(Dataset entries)
—————

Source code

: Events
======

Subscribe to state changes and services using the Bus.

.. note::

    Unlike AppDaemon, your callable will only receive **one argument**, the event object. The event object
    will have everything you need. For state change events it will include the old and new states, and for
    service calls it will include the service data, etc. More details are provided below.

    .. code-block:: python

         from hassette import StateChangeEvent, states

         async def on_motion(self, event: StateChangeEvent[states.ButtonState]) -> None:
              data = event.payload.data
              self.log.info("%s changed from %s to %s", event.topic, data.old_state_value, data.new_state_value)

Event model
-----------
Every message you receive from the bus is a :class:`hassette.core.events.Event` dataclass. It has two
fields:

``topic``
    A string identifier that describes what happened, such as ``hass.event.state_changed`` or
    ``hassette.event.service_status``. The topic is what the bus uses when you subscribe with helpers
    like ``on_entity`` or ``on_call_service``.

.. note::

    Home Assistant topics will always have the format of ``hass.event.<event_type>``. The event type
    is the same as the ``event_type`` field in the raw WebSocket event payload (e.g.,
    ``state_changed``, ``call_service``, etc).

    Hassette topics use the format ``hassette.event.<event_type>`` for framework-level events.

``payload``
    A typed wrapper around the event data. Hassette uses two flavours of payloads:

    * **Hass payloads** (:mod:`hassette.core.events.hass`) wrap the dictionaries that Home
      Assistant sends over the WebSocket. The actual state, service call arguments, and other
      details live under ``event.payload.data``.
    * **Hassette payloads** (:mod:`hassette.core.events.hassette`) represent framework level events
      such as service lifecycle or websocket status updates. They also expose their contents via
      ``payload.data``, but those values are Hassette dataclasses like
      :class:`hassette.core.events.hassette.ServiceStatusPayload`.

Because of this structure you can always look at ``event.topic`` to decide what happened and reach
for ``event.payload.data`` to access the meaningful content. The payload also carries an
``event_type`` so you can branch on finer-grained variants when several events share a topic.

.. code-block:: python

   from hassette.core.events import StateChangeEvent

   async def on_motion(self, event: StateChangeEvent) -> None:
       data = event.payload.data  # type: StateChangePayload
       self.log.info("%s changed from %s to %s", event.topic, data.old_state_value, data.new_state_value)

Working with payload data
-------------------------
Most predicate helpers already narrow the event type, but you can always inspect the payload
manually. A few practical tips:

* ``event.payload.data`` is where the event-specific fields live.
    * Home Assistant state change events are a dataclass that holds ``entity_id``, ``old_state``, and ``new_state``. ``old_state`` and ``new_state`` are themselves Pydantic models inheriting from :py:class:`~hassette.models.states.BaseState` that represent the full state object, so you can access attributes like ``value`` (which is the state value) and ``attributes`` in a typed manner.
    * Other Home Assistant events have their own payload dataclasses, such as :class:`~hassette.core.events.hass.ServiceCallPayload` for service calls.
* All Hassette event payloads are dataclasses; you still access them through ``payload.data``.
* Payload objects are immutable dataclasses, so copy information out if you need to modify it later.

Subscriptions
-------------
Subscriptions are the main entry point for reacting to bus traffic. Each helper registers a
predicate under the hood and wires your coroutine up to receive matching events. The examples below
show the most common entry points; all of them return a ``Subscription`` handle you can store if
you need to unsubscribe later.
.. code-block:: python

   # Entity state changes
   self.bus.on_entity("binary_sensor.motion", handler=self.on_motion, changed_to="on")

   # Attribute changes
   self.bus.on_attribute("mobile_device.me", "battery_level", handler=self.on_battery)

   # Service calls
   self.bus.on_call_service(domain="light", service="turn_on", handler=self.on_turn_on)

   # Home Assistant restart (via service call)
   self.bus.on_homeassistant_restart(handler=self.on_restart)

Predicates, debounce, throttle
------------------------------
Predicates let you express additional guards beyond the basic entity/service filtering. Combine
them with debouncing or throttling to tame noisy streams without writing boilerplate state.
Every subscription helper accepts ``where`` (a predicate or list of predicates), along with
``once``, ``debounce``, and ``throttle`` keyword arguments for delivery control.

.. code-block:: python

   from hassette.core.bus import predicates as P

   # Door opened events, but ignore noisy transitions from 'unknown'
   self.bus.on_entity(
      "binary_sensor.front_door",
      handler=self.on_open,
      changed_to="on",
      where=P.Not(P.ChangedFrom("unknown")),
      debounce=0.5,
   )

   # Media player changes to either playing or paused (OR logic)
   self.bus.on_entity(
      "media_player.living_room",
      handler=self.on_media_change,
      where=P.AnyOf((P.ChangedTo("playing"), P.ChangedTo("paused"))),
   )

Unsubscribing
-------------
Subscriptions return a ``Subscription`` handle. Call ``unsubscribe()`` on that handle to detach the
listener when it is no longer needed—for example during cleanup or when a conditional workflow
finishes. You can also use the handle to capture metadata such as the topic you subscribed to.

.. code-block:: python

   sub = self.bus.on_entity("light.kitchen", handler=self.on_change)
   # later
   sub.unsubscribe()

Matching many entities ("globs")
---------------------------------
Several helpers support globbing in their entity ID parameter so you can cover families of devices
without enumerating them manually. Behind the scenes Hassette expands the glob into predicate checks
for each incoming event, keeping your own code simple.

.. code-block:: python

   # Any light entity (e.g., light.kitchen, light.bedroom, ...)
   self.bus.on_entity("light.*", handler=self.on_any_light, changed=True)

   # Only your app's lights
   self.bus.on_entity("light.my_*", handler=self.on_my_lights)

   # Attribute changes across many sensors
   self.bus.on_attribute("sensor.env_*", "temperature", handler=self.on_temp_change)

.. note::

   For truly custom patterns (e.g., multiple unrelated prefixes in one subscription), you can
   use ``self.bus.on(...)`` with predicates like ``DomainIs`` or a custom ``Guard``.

—————

Output the data exactly, from the first line through the line that holds "Unlike AppDaemon, your", so that no later line appears.

Source code

: Events
======

Subscribe to state changes and services using the Bus.

.. note::

    Unlike AppDaemon, your callable will only receive **one argument**, the event object. The event object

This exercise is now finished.